Task
Report back every line from the entries below in which the word "named" occurs.

Data listing Start Marker

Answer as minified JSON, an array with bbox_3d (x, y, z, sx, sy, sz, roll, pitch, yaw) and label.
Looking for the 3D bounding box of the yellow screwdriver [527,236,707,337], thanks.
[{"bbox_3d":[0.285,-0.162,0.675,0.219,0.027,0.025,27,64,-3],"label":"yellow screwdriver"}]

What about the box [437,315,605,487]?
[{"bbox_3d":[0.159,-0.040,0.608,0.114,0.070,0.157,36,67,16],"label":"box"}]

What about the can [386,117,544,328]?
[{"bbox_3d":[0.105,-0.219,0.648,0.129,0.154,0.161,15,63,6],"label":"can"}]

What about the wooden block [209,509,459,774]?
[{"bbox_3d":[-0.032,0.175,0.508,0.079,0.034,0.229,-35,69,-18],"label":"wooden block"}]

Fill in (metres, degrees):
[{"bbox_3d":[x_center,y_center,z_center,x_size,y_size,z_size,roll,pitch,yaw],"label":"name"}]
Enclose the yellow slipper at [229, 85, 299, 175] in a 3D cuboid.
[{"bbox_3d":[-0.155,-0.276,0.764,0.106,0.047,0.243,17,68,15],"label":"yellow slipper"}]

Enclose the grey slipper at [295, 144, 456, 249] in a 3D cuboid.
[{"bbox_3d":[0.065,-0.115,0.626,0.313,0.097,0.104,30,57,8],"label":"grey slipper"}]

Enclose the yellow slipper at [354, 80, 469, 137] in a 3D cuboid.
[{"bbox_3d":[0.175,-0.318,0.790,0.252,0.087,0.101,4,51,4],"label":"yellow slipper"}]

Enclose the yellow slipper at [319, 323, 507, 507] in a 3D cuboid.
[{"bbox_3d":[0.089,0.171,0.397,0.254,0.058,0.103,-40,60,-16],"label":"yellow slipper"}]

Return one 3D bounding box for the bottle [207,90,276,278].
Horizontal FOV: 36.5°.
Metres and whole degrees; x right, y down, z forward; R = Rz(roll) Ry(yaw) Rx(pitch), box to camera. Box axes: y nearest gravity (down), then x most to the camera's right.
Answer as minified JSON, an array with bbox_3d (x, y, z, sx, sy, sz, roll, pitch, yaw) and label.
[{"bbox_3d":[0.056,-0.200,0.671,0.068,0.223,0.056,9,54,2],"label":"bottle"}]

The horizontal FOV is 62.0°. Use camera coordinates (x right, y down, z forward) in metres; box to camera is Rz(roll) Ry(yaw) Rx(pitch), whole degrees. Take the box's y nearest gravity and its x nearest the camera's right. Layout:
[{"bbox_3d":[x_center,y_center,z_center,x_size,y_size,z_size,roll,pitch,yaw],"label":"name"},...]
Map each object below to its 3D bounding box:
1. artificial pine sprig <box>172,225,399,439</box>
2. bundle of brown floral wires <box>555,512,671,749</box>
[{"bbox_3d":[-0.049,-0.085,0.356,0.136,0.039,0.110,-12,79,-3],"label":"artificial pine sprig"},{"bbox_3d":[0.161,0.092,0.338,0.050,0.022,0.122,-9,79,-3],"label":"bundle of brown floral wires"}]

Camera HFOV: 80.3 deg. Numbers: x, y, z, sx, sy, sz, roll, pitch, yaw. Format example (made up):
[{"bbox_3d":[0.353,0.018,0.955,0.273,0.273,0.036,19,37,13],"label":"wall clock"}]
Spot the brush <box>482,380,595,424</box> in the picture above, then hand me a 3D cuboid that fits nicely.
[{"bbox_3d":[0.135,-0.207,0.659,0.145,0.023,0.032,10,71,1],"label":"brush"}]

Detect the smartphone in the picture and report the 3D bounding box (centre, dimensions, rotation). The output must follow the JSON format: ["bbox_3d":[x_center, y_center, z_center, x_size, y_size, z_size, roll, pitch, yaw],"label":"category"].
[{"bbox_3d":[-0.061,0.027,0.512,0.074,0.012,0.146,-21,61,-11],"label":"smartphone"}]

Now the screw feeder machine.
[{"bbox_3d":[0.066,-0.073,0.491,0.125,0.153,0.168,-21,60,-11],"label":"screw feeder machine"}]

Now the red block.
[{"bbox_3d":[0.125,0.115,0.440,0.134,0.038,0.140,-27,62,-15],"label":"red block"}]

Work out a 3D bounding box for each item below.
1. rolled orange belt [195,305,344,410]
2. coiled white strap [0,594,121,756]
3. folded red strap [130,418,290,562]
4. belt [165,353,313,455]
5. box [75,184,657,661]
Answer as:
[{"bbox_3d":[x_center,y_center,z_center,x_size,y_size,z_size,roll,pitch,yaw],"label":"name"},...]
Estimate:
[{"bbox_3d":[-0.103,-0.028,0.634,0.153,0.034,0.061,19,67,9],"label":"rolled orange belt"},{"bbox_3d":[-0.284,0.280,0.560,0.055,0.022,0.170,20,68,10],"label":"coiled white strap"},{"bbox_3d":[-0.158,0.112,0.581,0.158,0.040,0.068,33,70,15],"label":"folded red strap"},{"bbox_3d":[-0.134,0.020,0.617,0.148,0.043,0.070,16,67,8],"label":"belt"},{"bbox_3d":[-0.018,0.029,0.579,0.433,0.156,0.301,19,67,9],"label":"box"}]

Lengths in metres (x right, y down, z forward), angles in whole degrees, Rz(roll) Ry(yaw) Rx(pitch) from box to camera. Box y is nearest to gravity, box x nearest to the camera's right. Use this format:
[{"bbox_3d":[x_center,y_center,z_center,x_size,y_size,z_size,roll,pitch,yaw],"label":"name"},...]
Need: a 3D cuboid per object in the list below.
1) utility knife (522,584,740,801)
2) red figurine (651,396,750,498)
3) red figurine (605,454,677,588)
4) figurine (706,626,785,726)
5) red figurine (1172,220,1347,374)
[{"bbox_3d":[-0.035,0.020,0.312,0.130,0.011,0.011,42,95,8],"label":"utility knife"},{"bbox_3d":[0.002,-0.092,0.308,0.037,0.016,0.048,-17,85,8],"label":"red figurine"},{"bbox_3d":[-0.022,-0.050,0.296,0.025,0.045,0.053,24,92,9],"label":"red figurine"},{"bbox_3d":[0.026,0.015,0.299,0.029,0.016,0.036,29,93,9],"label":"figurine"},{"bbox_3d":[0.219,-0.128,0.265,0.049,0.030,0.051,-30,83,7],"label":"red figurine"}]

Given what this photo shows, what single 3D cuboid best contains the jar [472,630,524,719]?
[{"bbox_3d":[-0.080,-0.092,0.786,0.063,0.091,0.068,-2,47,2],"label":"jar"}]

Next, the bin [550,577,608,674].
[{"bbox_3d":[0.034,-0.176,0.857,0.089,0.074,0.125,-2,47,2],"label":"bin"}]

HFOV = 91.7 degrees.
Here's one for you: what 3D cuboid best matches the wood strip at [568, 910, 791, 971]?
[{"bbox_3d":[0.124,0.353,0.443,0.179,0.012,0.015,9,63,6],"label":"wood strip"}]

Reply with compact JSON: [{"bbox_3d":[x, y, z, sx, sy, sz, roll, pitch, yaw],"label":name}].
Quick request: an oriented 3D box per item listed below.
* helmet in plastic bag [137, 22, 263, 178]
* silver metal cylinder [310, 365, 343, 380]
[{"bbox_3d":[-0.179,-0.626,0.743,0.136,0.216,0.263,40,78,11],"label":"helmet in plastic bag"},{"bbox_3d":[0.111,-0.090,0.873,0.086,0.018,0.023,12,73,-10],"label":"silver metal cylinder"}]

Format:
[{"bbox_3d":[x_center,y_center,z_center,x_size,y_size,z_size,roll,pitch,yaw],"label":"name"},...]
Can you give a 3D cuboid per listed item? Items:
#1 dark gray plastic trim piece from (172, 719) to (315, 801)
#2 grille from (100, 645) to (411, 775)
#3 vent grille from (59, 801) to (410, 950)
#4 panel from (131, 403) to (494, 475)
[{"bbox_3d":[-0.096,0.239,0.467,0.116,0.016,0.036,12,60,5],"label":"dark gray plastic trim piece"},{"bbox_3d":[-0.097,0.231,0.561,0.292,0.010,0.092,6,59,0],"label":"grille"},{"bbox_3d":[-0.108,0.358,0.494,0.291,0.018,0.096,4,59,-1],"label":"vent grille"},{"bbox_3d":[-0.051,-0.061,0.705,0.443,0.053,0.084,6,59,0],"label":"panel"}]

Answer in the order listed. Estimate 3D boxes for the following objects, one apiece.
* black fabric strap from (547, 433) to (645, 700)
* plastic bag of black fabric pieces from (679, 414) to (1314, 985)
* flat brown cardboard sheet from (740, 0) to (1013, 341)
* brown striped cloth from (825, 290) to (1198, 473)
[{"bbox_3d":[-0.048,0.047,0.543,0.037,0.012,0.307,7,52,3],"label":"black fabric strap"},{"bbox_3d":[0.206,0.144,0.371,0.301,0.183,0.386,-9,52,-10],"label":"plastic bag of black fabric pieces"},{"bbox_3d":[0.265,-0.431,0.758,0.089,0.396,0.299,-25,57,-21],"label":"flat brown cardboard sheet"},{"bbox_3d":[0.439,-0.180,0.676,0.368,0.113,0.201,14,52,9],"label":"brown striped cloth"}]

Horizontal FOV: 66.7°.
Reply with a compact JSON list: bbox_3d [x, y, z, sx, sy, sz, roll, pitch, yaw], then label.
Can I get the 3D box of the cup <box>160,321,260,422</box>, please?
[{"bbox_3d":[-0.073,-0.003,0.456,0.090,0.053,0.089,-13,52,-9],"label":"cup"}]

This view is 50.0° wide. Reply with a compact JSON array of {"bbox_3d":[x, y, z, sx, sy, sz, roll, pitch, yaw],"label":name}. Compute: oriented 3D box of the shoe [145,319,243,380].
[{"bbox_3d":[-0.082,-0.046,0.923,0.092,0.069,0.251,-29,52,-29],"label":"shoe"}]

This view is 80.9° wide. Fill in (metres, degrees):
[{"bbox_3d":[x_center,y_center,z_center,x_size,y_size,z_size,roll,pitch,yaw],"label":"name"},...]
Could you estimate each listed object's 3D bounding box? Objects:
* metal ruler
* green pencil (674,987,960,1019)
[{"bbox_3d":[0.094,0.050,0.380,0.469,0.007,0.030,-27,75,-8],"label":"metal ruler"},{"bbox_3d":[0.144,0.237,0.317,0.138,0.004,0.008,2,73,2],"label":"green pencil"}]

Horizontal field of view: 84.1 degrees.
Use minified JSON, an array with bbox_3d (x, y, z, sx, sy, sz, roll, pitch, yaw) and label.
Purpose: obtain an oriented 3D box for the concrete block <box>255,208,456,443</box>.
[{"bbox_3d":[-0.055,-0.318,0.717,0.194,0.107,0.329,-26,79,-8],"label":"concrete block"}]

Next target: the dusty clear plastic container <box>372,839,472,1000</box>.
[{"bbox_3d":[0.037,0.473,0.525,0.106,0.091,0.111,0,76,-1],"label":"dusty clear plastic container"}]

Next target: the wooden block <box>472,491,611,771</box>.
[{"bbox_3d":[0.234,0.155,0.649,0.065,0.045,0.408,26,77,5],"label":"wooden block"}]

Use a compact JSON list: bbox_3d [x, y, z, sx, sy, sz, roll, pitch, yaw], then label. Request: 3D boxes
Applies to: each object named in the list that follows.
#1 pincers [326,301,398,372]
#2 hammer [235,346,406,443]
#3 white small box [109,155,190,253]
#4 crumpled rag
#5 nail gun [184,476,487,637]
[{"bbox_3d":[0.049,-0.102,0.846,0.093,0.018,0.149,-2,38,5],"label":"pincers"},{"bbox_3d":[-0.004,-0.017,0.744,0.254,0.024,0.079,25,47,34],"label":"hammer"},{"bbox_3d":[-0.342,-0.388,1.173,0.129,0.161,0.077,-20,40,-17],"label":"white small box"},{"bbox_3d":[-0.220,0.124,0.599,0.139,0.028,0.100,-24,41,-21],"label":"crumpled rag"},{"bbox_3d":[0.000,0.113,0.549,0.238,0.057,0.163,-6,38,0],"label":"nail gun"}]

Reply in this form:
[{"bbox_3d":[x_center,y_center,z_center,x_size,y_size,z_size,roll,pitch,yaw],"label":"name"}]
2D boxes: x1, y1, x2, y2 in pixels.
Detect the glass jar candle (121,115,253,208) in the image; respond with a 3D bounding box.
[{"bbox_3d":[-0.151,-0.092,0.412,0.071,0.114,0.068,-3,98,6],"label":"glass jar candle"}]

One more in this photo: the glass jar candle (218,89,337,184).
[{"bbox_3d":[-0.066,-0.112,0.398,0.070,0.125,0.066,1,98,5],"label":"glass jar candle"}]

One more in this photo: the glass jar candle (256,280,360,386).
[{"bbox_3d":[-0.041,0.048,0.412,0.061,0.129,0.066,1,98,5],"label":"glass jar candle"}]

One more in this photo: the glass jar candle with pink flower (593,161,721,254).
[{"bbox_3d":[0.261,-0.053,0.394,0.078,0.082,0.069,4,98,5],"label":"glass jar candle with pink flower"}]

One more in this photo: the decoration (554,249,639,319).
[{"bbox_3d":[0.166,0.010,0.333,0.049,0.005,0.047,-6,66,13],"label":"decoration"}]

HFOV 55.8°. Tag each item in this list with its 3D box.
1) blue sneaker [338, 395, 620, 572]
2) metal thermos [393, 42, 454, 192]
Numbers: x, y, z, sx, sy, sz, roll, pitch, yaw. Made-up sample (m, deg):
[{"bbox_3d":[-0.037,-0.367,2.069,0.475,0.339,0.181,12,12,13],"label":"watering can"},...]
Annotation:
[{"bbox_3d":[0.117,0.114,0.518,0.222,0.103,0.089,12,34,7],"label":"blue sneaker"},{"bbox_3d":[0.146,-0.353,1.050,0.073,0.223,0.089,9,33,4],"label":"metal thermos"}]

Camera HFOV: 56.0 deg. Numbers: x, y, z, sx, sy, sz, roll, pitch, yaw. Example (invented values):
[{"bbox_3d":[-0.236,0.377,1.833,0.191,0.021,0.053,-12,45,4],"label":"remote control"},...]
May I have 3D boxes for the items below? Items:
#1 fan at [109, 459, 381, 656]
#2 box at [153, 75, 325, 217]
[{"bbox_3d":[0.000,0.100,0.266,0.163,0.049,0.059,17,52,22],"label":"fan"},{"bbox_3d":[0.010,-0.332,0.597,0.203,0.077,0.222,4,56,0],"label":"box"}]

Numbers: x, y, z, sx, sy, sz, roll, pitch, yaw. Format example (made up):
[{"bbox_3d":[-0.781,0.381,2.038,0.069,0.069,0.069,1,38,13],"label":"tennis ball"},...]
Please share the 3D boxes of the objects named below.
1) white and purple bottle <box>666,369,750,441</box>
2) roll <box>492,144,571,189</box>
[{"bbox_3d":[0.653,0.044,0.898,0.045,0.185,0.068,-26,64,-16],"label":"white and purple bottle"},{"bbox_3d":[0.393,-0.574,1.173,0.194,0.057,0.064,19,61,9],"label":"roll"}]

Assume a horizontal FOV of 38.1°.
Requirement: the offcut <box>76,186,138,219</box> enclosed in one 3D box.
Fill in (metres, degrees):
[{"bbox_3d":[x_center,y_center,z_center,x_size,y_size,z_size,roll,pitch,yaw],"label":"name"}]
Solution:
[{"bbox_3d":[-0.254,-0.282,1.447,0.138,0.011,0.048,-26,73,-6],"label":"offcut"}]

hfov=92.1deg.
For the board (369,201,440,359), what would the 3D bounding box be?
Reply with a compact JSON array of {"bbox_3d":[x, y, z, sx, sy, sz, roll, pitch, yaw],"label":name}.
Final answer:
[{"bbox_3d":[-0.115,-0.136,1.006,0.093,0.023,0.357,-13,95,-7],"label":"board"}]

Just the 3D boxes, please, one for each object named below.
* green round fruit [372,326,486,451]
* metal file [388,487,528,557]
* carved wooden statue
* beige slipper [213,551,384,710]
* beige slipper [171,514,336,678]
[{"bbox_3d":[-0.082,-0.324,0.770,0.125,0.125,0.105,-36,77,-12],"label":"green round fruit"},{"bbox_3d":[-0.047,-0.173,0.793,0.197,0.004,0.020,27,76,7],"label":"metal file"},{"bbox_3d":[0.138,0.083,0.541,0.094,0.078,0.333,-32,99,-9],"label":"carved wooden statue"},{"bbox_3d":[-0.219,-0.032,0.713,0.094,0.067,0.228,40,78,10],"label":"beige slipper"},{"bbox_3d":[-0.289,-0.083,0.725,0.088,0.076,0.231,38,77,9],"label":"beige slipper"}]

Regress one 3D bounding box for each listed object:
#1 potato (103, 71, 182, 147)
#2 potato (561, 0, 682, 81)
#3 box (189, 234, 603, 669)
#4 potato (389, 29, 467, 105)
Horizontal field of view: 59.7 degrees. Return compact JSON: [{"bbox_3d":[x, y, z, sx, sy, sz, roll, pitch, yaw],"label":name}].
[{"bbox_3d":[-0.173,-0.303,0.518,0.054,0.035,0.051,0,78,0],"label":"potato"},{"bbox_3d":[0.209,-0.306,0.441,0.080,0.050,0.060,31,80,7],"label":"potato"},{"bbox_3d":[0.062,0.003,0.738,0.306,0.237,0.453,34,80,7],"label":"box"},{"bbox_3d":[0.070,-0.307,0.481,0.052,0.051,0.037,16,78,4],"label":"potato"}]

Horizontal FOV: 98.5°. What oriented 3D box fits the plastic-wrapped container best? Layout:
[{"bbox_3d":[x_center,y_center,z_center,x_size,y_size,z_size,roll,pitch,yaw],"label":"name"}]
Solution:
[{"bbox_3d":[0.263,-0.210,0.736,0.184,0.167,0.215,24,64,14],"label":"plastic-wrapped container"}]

Data listing End Marker

Response to this task
Applies to: each object named in the list that follows.
Please share the 3D boxes of the objects named below.
Just the 3D boxes, please, one for each object named below.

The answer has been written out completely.